(TASK REQUIREMENTS): Count the lines below that contain the exact word "exactly". Reply with only the number.

(RECORDS SHOWN):
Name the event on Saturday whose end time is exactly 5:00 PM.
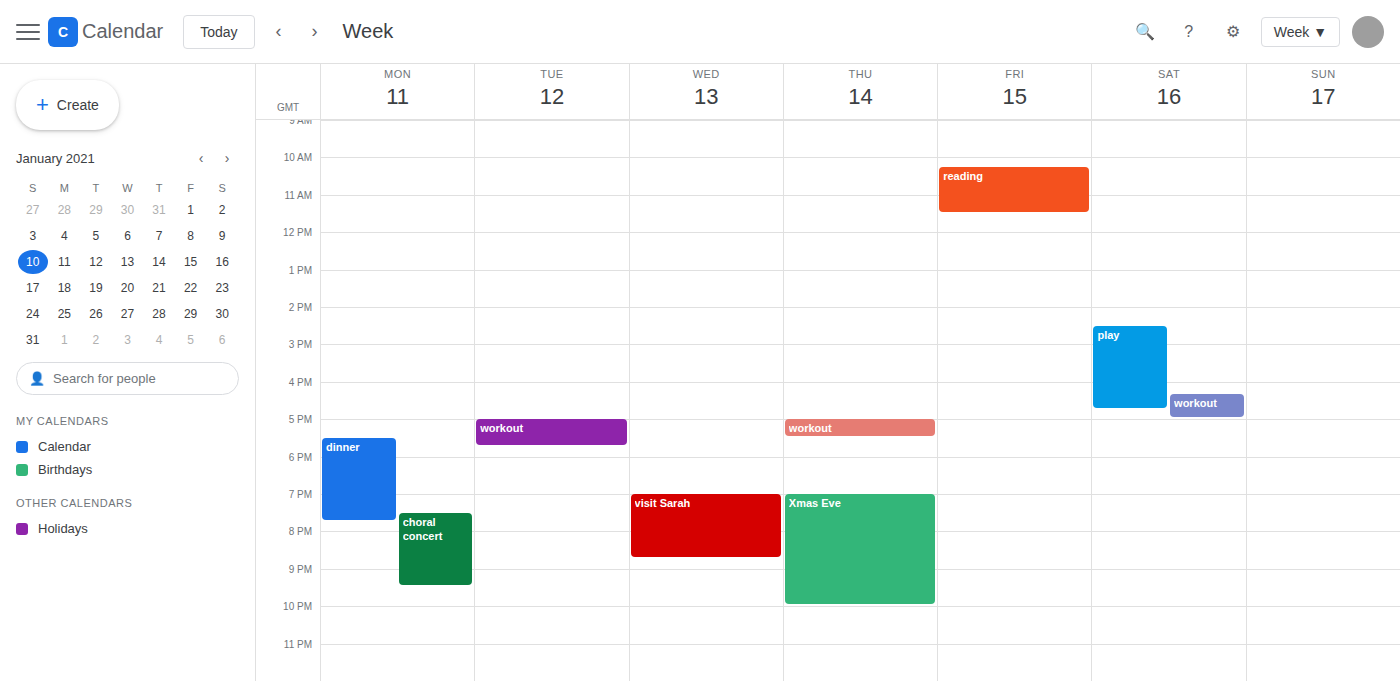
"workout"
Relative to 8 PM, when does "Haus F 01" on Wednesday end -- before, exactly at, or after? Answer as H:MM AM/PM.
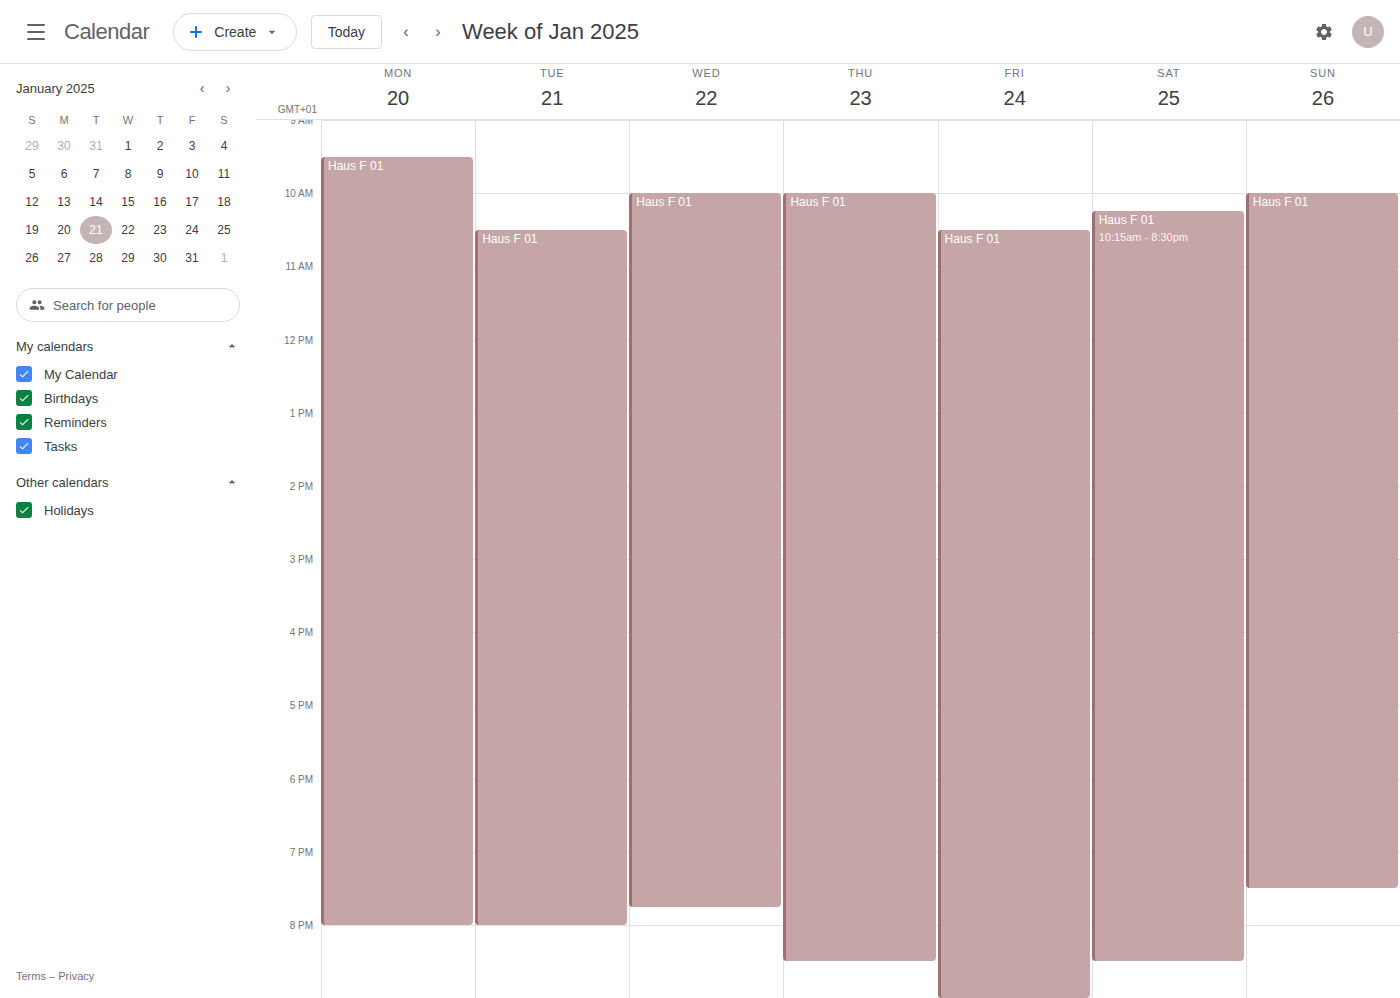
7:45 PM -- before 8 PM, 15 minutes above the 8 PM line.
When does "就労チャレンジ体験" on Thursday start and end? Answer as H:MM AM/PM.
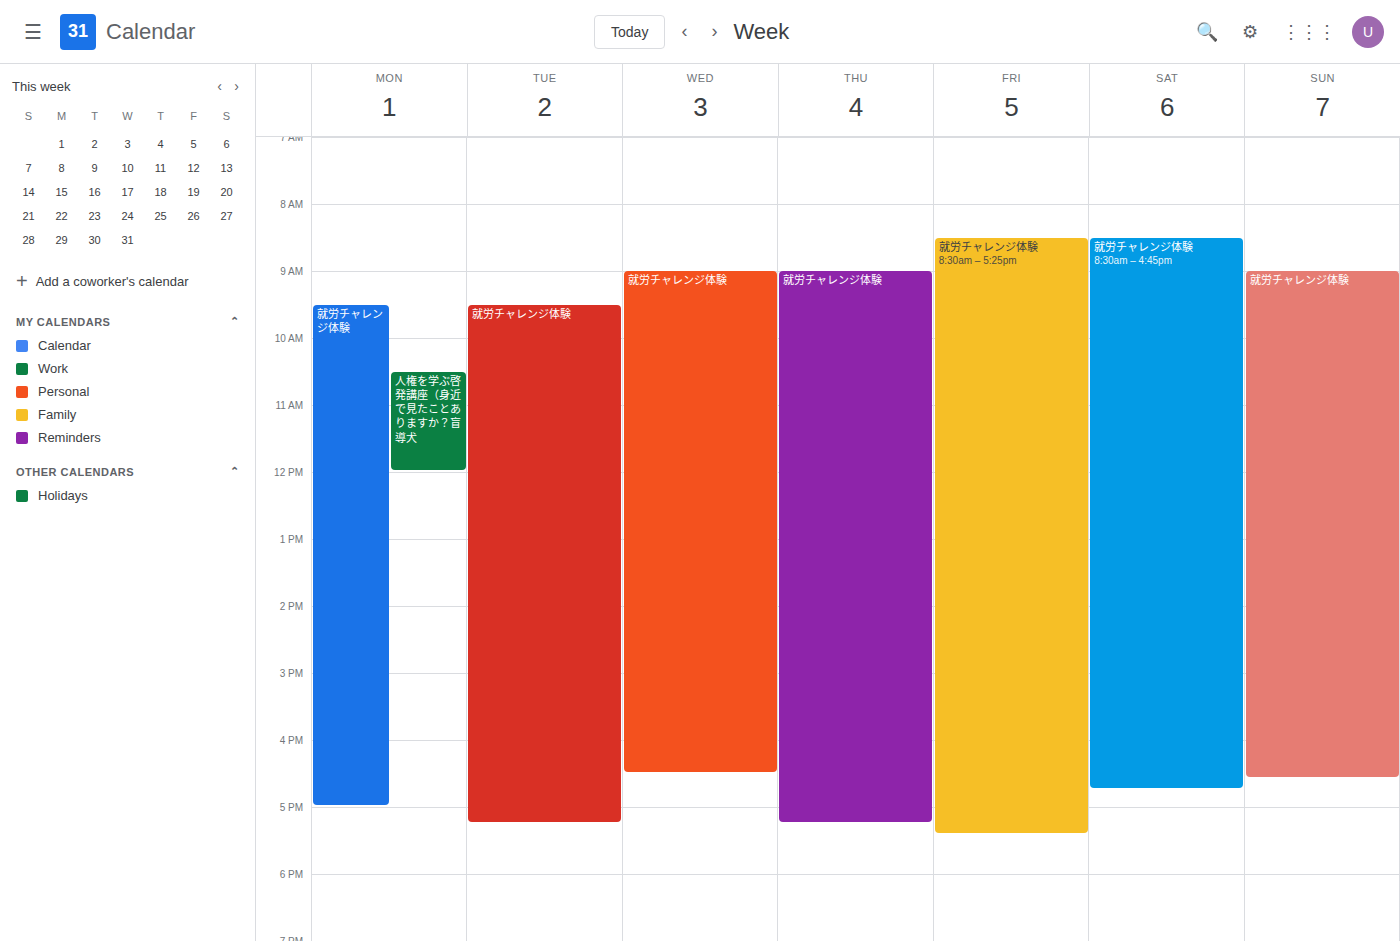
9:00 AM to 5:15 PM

(WRITTEN ANSWER): 2